Aujourd’hui, sa collection ne rassemble pas moins de 600 crèches. Elles viennent d’Afrique, d’Amérique, d’Asie, du Japon, du Mexique, de Bolivie, du Pérou, de France, d’Italie, de Suisse, de Pologne, etc. Bref, du monde entier.

Sur les traces de Paul Chaland

Sa passion devient presque dévorante lorsqu’il a l’occasion, en novembre dernier, de faire l’acquisition de la crèche d’Angela Tripi. Celle qu’il a vue en 1995. Cette crèche fait partie de la collection de Paul Chaland, qu’il rachète en grande partie. « Lors d’une vente aux enchères, je découvre Paul Chaland, qui fut rédacteur en chef de Paris Match, puis, de Marie-Claire avant de devenir un ‶ fou de crèches ″, comme il se présentait lui-même. Imaginez-vous que sa fascination des crèches lui est venue à la fin des années 70, lors de la découverte d’une crèche animée exposée en public sur la place du Duomo à Milan. Là où je vis aujourd’hui. C’est incroyable ! » Séquence intemporelle, quand le hasard des rencontres et celui des passions communes s’alignent comme des étoiles. Charles préfère y voir la main de la « Providence ».

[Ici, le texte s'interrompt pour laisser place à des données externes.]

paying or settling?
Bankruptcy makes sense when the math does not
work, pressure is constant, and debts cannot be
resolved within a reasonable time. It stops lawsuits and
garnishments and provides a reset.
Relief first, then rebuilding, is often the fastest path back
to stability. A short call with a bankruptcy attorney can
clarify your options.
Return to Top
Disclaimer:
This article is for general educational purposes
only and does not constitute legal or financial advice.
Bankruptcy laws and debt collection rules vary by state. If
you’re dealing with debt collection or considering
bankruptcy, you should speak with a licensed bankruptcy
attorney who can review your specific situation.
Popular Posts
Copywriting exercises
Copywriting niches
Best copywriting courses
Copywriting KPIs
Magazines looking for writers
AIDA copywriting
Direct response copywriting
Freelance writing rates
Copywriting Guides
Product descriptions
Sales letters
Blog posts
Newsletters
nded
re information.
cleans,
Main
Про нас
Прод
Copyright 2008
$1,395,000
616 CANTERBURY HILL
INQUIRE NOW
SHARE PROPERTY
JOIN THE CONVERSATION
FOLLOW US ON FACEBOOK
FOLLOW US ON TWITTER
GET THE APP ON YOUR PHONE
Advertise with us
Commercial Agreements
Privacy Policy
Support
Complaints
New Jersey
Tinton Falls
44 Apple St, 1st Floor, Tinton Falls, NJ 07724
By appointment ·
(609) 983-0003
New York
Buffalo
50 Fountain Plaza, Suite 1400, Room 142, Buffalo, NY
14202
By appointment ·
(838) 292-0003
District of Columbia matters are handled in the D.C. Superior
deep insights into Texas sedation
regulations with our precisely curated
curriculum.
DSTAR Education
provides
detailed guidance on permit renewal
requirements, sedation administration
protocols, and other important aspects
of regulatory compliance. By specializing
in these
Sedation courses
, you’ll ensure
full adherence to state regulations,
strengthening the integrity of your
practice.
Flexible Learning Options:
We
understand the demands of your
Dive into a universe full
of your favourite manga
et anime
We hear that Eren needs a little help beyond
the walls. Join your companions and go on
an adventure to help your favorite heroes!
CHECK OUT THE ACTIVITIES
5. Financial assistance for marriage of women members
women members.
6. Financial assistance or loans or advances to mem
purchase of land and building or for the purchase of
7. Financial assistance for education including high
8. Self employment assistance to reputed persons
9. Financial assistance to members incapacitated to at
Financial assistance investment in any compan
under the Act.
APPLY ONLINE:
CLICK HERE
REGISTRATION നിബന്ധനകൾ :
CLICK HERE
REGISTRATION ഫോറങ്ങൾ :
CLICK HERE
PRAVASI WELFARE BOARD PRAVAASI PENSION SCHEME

Autre coup de cœur de Charles : Assise. Cette ville est le berceau de la vie franciscaine. Elle est, aussi, le berceau de la crèche et des premiers santons. Ces petits personnages que fabriquaient saint François, qui est connu pour être l’inventeur de la crèche. Il est, d’ailleurs, le saint patron des santonniers. La première crèche du monde fêtera ses 800 ans, en 2023. Charles, on le voit dans ses yeux, qui brillent, est resté un grand enfant. Lui, l’expert en investissements financiers, qui ne cache pas que le prochain krach boursier serait devant nous, et, qui vient de lancer, après deux années de recherche et de développement sa start-up Fibler, qui propose des solutions de consultation entre les cabinets d’expertise et leurs clients, envisage de créer un musée dédié à sa passion. « Je recherchais une maison de campagne à Assise. J’aime beaucoup cette ville qui ressemble, d’ailleurs, à un décor de crèche, en grandeur-nature. Lors d’une énième visite, je suis tombé sur un local qui m’a tout de suite inspiré. Je l’ai acheté pour le transformer en musée. » Ouverture prévue en 2022.

La passion de Charles est débordante. Avec ses quatre vies : dans la finance, dans les nouvelles technologies, dans les crèches, et, dans l’écriture, il vient de se lancer un nouveau défi : faire connaître le linceul du Turin dont il est convaincu de l’authenticité après avoir mené une très longue enquête. A quelques jours de Noël, de la naissance du Christ à Bethléem, Charles, avec ses grands yeux verts ressemblerait au Petit Prince. Ses passions, ses coups de cœur, il veut les offrir aux regards du plus grand nombre, à commencer par celui des tout-petits.